---------- Source document ----------
It is thought that Granada had offered between 250p and 300p a share, or up to £2bn in total, to buy Carlton in cash and stock. It is understood that the two sides came very close to agreeing a deal.
However, the recent surge in Carlton's share price, including a 14 per cent jump to 228p on Tuesday, forced the issue. A statement had to be put out yesterday and they just could not nail the deal in time. Instead, the two companies simply owned up to unsuccessful "discussions regarding a possible combination of businesses".
Insiders said the deal was not in the interests of "shareholder value", an expression that usually means that they could not agree on price.
Certainly Carlton is trading at a historically cheap level and would have argued that this is simply a function of the current cyclical downturn in trading, which has savaged its share price.
Kingsley Wilson, an analyst at Investec Henderson Crosthwaite, said: "The starting gun has been fired. The finishing line is two years down the line, in a single ITV. We don't yet know who is in the race apart from Carlton and Granada."
Carlton and Granada are desperate to merge, a combination that would account for around 90 per cent of ITV. The advertising slump has decimated revenues and their joint ventures, the heavily loss-making ITV Digital and ITV Sport, have bled them dry. Having two companies providing a single channel is widely seen as illogical. A merger would save around £50m a year in costs.
As the friendly option did not work out, Granada may now be tempted to go hostile. The fact that the Carlton-Granada talks have been smoked out will not go unnoticed over at Bertelsmann, which has made no secret of wanting to get bigger in Britain through its RTL broadcasting business. Carlton and Granada's failed merger attempt will only damage further management credibility at the companies and reinforce the view that the two sets of executives cannot get on.
Paul Richards, an analyst at Numis, said: "This has played into the hands of Bertelsmann. With Granada walking away, now is the time for them to come in [with a bid for Carlton]."
Others suggest that Granada is now the more vulnerable group, with Bertelsmann likely to see juicy synergies with its Fremantle production arm.
While the idea that Carlton and Granada would merge one day surprises no one, the fact that the negotiations were already taking place startled the City yesterday. Clearly Granada wanted to move before the Carlton share price recovers.
But a change in the law that would make the deal possible, through the Communications Act, is at least a year off. So a creative solution was required.
Currently, no single commercial broadcaster is allowed to have more than 15 per cent of the total TV audience or to own both the London ITV licences. A Carlton-Granada combination fails on both counts but the Government has signalled that it will do away with these rules in new legislation.
The bigger question hanging over the proposed merger is how the companies thought they would get it past competition regulators. The sticking point is the combination's share of TV advertising, which is more than 50 per cent. The competition authorities usually have a close look at anything which gives more than 25 per cent market share. It was generally thought that if Granada and Carlton wait the deal could become acceptable to the Competition Commission: their share of advertising is being eaten away by rivals anyway, so, in a couple of years, it might be down to, say, 45 per cent.
So, if the two sides were ready to do a deal now, how would they tackle this? It seems they would try to convince regulators to take share of total advertising in all media, not just TV. If that doesn't work, it would have fallen to special pleading. Remember that letter from Granada's chairman, Charles Allen, to Tony Blair last summer, asking for a merger to be waived through as his group and Carlton were on their knees financially. We could expect more such appeals, together with the warning is that the alternative is German ownership of one or both companies.
---------- Recorded information ----------
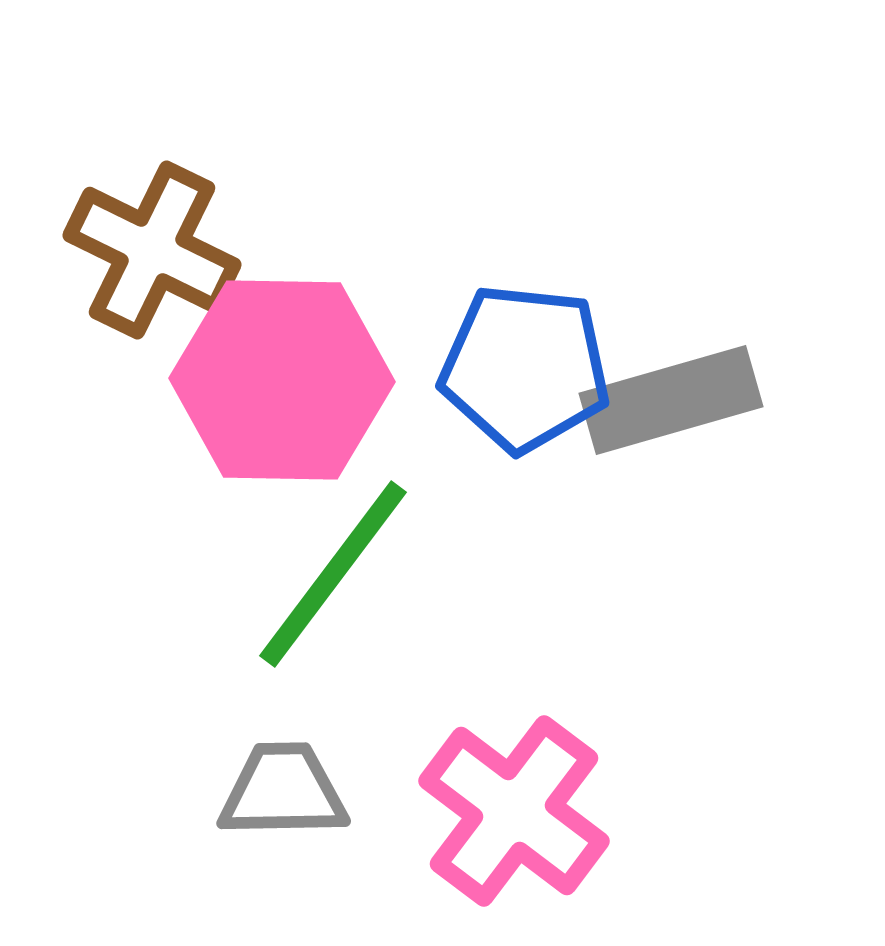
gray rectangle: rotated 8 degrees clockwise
----------
---------- Recorded information ----------
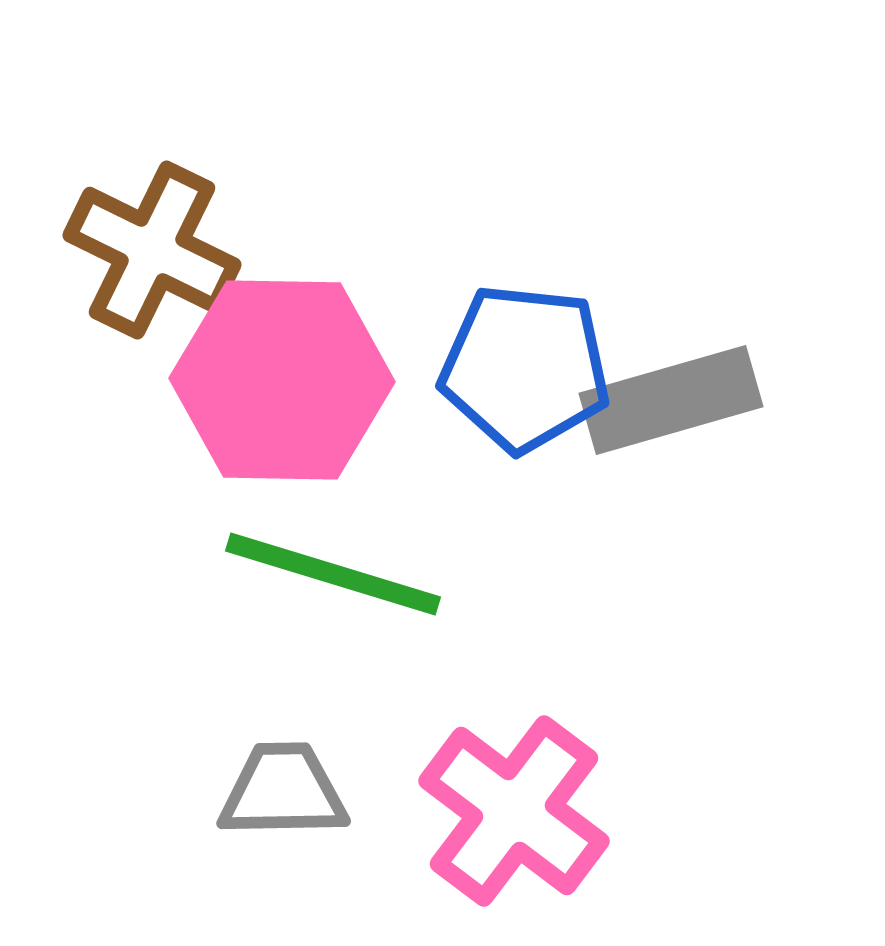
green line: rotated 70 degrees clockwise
----------
Can you repeat, word for word, everything in the Carlton–Granada merger article from "But a change" down to "in new legislation."?

But a change in the law that would make the deal possible, through the Communications Act, is at least a year off. So a creative solution was required.
Currently, no single commercial broadcaster is allowed to have more than 15 per cent of the total TV audience or to own both the London ITV licences. A Carlton-Granada combination fails on both counts but the Government has signalled that it will do away with these rules in new legislation.